Kemacetan
Jakarta
dan Penyebaran
Aktivitas Ekonomi
Teddy Lesmana ; Peneliti Pusat Penelitian Ekonomi
Lembaga Ilmu
Pengetahuan Indonesia
|
MEDIA
INDONESIA, 27 Desember 2012
JAKARTA sebagai ibu kota negara telah lama
diliputi berbagai persoalan akut yang sangat menyesakkan dan melelahkan.

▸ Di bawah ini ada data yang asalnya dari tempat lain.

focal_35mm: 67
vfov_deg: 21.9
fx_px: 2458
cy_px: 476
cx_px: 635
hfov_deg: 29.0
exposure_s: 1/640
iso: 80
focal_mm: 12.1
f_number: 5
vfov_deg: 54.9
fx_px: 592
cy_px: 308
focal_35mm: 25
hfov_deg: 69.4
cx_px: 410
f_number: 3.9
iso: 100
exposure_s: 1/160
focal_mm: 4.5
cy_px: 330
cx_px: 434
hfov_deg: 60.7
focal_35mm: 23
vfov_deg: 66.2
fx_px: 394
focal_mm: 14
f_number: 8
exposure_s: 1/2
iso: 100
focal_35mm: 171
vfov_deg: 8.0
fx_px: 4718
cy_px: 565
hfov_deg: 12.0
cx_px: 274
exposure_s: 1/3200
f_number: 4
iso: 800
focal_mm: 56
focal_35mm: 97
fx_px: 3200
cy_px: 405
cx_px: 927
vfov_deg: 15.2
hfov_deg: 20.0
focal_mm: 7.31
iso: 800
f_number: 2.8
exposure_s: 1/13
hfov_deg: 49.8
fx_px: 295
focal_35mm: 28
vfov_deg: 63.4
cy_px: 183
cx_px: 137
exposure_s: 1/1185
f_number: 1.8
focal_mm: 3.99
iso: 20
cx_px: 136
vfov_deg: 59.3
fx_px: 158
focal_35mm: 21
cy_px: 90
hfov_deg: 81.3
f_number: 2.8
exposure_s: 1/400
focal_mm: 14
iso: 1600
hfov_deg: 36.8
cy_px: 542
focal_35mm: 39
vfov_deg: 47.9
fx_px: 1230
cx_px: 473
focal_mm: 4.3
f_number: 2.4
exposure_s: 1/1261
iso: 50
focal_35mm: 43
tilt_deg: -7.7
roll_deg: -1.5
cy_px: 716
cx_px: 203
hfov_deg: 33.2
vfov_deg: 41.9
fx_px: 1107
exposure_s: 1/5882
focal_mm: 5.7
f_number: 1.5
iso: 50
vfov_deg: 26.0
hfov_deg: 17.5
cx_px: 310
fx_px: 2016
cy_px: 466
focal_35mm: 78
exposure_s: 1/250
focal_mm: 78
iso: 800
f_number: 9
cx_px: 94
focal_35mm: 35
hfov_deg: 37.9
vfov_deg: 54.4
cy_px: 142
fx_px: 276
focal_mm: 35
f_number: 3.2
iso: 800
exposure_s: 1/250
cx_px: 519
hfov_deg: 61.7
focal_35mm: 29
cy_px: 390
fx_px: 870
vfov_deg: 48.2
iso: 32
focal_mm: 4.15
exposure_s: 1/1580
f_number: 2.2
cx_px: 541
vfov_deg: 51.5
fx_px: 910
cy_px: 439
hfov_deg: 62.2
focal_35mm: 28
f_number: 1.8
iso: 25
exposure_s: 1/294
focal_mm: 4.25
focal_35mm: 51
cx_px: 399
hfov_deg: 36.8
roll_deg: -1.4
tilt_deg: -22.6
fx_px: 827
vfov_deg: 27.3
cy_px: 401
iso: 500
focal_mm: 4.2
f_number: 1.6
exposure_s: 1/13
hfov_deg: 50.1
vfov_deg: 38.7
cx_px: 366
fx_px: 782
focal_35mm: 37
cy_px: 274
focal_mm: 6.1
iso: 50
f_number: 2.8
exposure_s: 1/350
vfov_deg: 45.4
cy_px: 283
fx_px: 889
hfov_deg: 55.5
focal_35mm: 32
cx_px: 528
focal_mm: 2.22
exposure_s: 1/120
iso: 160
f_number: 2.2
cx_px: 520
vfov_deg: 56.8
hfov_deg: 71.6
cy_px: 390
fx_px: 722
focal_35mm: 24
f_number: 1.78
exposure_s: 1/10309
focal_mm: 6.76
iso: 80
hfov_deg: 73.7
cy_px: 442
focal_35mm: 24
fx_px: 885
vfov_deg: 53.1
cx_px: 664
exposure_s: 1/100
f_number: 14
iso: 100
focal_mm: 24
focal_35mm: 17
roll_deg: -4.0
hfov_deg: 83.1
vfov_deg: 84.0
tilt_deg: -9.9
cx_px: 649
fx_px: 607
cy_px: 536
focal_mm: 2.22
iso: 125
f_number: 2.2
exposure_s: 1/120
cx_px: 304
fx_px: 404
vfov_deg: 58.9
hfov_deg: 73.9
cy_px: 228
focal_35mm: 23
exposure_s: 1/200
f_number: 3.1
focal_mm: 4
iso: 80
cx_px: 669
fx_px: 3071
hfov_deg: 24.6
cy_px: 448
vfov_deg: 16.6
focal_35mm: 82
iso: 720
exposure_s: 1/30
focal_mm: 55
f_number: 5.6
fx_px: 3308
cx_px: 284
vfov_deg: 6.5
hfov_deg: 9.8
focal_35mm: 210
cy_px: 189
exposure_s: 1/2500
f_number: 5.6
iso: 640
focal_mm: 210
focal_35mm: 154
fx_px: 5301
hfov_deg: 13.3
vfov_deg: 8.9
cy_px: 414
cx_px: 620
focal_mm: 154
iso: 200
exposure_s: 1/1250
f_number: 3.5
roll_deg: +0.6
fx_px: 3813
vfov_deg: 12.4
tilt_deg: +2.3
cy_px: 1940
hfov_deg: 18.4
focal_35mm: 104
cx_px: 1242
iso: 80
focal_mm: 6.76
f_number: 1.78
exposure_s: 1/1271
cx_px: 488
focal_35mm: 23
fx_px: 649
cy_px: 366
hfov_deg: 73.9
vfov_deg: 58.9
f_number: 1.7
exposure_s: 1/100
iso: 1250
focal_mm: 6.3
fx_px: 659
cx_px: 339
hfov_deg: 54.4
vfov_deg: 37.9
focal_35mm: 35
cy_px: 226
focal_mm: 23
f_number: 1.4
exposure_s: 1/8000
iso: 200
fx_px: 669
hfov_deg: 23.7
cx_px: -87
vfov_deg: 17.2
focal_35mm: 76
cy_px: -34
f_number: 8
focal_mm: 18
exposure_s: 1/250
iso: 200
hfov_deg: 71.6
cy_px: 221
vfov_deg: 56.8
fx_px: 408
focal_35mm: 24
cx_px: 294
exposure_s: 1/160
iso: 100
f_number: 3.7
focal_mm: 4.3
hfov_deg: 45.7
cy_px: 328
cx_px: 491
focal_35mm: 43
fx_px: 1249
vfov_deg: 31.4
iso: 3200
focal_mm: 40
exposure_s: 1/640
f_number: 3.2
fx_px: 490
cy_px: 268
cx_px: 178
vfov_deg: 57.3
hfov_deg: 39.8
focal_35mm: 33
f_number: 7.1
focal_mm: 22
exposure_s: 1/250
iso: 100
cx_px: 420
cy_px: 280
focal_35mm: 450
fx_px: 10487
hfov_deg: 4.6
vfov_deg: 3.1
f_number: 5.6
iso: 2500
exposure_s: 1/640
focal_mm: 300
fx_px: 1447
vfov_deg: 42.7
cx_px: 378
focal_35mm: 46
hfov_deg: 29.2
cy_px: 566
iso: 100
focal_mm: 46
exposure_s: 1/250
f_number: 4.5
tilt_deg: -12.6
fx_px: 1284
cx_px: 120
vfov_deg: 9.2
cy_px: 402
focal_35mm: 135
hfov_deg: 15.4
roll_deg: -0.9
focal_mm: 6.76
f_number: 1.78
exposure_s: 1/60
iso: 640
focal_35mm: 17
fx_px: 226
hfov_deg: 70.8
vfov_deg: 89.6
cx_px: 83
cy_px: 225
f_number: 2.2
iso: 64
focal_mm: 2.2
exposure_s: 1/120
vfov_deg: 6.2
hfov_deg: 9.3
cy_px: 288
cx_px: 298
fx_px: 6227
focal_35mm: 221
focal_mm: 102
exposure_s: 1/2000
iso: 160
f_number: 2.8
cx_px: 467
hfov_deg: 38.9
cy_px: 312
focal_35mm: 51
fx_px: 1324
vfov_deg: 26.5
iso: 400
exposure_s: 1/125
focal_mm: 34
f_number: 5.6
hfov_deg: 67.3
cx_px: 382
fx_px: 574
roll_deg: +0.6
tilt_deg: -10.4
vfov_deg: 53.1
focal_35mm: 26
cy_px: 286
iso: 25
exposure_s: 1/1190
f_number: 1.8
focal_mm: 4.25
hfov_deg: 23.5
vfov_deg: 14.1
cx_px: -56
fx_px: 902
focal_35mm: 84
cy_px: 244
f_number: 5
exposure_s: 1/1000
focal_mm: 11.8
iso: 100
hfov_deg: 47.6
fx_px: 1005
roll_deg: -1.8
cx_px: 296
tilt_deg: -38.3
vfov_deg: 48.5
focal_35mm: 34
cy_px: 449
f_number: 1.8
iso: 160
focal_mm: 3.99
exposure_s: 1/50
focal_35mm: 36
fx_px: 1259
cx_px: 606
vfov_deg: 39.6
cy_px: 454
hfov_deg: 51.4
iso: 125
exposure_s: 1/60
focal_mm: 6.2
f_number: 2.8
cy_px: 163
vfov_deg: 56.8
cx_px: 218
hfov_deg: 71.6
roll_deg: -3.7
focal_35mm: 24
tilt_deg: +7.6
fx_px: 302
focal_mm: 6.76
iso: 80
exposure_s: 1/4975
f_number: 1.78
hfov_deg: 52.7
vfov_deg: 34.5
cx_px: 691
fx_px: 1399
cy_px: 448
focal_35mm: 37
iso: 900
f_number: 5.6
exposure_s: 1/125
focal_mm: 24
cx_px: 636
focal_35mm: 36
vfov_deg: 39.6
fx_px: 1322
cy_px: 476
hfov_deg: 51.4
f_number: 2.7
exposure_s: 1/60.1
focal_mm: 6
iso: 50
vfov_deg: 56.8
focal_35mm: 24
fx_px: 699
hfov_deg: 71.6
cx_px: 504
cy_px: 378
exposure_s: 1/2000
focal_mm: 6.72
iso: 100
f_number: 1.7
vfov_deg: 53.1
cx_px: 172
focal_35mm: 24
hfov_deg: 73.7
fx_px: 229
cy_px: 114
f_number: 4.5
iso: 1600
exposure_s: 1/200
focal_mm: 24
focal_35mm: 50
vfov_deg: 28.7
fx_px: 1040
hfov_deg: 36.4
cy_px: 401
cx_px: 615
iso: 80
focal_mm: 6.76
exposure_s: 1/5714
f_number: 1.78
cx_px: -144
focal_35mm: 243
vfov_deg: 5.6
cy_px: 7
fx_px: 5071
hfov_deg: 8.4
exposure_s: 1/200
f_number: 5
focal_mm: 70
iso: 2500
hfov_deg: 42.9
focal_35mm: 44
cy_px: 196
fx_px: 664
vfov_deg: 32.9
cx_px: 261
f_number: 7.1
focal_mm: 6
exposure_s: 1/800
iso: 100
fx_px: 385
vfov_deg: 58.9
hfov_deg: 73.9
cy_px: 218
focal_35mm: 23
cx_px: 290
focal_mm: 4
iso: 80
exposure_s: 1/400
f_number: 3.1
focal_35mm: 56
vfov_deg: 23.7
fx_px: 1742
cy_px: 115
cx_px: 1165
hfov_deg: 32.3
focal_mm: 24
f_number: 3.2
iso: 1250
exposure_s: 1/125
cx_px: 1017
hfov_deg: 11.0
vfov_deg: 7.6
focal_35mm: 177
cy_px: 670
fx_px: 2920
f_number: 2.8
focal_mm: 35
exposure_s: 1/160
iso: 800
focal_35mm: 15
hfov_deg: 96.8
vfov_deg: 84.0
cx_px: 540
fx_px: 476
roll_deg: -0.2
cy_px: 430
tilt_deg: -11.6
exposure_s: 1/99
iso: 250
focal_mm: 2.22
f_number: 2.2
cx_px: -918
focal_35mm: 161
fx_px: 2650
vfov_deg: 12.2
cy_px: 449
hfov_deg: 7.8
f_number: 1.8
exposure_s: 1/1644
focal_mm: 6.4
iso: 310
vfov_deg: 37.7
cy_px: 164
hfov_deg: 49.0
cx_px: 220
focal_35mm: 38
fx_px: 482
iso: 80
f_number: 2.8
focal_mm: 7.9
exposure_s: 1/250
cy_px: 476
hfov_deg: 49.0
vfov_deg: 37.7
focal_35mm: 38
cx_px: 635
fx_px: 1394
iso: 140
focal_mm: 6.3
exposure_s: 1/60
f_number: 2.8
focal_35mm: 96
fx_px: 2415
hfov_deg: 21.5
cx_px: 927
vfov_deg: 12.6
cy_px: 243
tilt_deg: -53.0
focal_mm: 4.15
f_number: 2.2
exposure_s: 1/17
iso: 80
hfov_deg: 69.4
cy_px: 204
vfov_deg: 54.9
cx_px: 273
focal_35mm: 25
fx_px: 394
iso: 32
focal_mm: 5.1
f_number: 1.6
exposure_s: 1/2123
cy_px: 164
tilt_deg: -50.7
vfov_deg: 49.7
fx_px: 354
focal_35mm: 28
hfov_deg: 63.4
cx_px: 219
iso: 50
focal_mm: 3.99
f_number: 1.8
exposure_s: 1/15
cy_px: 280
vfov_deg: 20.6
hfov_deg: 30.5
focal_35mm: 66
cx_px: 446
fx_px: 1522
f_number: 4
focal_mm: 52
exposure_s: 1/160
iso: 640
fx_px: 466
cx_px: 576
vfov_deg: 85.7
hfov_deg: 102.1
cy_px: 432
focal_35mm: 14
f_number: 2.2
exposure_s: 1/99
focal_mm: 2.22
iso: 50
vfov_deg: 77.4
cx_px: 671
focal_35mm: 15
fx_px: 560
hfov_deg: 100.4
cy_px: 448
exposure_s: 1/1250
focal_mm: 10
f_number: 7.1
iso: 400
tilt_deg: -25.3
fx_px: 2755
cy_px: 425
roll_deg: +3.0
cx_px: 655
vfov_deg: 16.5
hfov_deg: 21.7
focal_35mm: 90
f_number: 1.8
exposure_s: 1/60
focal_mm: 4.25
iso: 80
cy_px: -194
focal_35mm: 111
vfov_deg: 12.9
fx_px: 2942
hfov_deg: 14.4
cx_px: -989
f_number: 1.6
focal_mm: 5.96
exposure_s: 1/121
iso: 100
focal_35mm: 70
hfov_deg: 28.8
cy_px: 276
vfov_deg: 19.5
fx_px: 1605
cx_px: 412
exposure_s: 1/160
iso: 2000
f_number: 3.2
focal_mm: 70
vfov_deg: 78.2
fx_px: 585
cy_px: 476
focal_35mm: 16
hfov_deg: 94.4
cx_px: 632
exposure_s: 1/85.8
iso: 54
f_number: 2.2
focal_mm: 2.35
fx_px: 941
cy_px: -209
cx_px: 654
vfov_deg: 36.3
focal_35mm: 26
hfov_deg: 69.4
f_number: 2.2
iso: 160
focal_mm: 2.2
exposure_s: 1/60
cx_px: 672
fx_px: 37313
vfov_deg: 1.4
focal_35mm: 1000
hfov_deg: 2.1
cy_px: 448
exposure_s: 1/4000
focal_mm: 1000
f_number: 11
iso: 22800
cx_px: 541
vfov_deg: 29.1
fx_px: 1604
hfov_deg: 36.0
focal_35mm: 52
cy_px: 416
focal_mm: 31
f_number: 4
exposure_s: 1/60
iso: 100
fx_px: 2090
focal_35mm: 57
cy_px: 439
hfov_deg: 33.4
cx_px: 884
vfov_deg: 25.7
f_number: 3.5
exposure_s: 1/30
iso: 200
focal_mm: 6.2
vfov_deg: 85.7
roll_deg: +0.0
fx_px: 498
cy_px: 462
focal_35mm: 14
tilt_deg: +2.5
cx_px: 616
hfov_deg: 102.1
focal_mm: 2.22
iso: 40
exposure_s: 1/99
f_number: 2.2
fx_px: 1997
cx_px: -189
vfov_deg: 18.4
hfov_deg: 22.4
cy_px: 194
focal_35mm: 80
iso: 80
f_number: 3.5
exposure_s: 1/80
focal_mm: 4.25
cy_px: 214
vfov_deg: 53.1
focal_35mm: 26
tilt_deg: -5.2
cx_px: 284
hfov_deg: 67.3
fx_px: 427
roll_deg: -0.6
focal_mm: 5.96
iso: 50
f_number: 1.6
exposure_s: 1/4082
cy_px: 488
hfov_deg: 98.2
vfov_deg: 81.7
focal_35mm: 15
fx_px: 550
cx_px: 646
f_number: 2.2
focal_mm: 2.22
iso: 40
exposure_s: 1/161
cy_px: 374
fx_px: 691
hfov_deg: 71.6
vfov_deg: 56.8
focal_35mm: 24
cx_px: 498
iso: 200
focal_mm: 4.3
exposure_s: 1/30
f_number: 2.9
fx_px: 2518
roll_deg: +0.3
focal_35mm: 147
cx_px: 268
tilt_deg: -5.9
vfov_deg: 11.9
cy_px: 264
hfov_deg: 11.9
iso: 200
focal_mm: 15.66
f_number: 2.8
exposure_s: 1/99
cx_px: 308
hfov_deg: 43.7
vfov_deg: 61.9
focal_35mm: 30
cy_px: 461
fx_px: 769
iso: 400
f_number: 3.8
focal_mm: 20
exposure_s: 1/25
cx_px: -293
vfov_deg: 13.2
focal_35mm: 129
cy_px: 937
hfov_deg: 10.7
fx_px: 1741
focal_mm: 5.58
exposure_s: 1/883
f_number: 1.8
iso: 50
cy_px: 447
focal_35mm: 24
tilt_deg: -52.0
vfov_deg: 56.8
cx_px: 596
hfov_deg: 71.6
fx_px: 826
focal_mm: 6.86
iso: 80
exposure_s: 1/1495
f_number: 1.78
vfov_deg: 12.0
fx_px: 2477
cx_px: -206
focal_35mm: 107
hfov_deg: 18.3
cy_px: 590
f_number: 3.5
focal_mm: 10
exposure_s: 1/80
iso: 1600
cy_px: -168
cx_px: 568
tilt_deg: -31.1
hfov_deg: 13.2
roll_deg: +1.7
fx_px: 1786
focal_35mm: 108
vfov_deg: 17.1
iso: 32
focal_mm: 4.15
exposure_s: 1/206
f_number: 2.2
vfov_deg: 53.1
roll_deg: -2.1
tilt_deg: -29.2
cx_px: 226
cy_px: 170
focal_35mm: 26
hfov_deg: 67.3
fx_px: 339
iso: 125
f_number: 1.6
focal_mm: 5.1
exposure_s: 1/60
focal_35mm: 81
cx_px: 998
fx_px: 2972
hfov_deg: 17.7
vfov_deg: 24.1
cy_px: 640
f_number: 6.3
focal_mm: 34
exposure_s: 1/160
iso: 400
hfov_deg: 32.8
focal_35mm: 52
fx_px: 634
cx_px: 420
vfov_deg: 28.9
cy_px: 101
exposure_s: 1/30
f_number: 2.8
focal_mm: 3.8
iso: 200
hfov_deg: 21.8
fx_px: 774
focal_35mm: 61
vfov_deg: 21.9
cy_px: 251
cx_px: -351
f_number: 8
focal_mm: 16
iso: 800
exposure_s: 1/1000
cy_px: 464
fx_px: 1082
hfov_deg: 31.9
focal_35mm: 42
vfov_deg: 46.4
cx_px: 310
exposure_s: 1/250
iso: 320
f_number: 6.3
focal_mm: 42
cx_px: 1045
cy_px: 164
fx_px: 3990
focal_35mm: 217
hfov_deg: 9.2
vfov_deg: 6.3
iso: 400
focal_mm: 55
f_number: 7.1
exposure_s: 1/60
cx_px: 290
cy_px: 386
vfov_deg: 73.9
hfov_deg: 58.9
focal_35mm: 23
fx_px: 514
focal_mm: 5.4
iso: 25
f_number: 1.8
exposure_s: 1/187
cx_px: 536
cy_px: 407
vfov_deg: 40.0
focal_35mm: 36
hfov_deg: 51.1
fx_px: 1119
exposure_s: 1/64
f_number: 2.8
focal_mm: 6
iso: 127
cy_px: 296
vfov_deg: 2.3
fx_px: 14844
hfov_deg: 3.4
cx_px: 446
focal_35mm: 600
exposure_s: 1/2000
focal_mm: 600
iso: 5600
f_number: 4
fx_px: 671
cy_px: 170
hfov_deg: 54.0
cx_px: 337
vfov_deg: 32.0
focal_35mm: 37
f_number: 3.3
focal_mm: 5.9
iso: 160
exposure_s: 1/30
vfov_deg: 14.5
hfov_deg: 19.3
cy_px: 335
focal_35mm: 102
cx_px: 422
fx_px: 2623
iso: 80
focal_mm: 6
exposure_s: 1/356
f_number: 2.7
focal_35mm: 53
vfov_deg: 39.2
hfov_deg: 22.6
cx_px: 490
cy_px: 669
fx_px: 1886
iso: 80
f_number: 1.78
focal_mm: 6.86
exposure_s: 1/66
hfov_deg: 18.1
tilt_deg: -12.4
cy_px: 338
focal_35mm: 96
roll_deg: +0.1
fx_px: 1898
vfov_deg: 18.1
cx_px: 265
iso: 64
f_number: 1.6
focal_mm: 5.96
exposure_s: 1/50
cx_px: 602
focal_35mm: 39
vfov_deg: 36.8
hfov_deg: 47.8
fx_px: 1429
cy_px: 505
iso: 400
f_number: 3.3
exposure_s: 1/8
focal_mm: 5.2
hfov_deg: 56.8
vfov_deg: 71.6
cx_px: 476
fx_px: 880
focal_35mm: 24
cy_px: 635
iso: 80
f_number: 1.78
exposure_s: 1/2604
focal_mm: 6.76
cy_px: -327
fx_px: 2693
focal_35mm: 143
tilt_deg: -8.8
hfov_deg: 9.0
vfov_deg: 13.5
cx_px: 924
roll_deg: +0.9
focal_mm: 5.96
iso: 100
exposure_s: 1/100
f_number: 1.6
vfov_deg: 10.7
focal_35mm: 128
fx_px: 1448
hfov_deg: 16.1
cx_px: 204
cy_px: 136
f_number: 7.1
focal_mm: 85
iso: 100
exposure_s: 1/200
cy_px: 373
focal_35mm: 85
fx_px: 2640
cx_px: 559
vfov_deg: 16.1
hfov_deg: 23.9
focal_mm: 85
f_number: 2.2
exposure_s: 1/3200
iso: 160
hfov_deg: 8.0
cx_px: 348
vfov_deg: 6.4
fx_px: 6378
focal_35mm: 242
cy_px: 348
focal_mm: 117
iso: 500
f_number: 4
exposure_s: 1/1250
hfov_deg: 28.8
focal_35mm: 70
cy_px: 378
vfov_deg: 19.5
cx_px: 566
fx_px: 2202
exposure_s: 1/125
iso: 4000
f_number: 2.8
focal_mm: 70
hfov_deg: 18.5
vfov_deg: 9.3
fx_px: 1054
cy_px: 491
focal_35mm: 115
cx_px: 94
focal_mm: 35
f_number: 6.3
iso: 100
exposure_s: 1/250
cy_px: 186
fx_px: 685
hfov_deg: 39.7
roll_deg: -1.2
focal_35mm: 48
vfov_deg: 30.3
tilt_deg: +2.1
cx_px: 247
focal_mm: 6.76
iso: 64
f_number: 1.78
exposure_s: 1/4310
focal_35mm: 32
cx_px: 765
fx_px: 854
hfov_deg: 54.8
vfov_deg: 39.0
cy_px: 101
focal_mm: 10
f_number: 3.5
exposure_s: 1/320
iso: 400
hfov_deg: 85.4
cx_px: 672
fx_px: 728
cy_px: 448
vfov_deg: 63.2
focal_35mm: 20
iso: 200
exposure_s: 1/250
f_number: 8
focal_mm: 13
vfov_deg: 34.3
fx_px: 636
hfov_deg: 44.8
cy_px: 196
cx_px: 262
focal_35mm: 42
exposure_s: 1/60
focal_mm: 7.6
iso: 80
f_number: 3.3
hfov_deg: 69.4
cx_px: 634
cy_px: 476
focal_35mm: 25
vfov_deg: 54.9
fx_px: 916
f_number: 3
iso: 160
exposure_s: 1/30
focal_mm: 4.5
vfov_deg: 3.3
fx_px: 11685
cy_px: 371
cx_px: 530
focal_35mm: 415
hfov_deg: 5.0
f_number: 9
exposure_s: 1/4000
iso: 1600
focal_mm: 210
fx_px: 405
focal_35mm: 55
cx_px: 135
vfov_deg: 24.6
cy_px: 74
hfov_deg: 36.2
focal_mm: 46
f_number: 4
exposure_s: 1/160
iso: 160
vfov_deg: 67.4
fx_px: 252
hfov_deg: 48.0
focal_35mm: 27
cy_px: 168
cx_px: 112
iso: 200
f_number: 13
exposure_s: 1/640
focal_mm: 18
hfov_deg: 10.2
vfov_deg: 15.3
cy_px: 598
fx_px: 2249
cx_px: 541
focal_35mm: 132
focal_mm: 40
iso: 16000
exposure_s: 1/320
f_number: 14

Salah satunya ialah permasalahan kemacetan lalu lintas yang sudah menjadi
permasalahan yang akut. Bahkan, Jakarta diprediksi akan mengalami kemacetan
total pada 2014.
Sementara itu, rencana pembangunan mass rapid
transit (MRT) yang belakangan ini mengemuka kembali pun belum menemukan kata
final. Gubernur DKI Jakarta Joko Widodo (Jokowi) belum memutuskan pelaksanaan
pembangunan MRT tersebut. Sekiranya pemerintah DKI akan membangun sistem MRT,
prakondisi apa yang perlu dipenuhi dan bagaimana seharusnya arah ke depan
pembangunan pusat aktivitas ekonomi di Jakarta dan sekitarnya?
Sebenarnya dalam hal pengembangan dan
perbaikan angkutan massal, Jakarta bisa dikatakan sudah sangat terlambat.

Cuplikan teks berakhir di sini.